Professor Roger Guimerà (Department of Chemical Engineering, Universitat Rovira i Virgili)

Abstract

In complex systems, such as cells or economies, individual components interact with each other through complex networks of interactions that are neither totally regular nor totally random. This makes understanding complex systems challenging but, at the same time, it means that each network contains, hidden within its structure, important cues about how the system operates and evolves. For the last 20 years researchers have developed tools and models to characterize such complex networks, but only relatively recently have we started developing models and inference techniques that enable us to make predictions about complex networks. In this talk I will discuss some of these approaches, especially those based on Bayesian inference with stochastic block models. I will also discuss how these methods can be applied to some important network problems (for example, identifying potentially dangerous drug interactions), as well as to problems that, a priori, may seem totally unrelated to networks (for example, developing efficient recommender systems or understanding how individuals make strategic decisions).

Biography

Roger Guimerà (Barcelona, 1976) is an ICREA Research Professor at the Department of Chemical Engineering, Universitat Rovira i Virgili. Dr. Guimerà graduated in Physics at Universitat de Barcelona in 1998, and obtained a PhD in Chemical Engineering from Universitat Rovira i Virgili in 2003.

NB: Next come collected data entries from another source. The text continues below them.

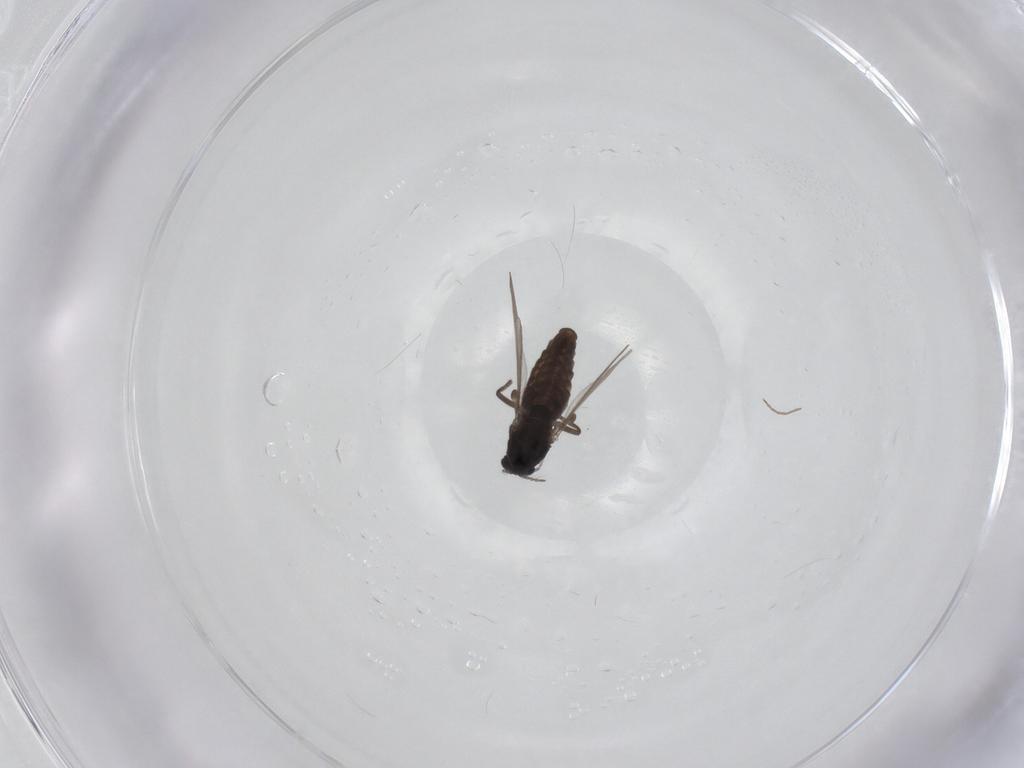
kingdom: Animalia
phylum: Arthropoda
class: Insecta
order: Diptera
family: Chironomidae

He then moved to Northwestern University where he worked as a postdoctoral fellow and, later, as a Fulbright Scholar. In 2008 he became a Research Assistant Professor at Northwestern’s Department of Chemical and Biological Engineering, before accepting his current position at ICREA in 2010.

He has been awarded the Premi Nacional de Recerca al Talent Jove (2010), the Erdös-Rényi Prize in Network Science (2012), and the Young Scientist Award for Socio- and Econophysics (2014).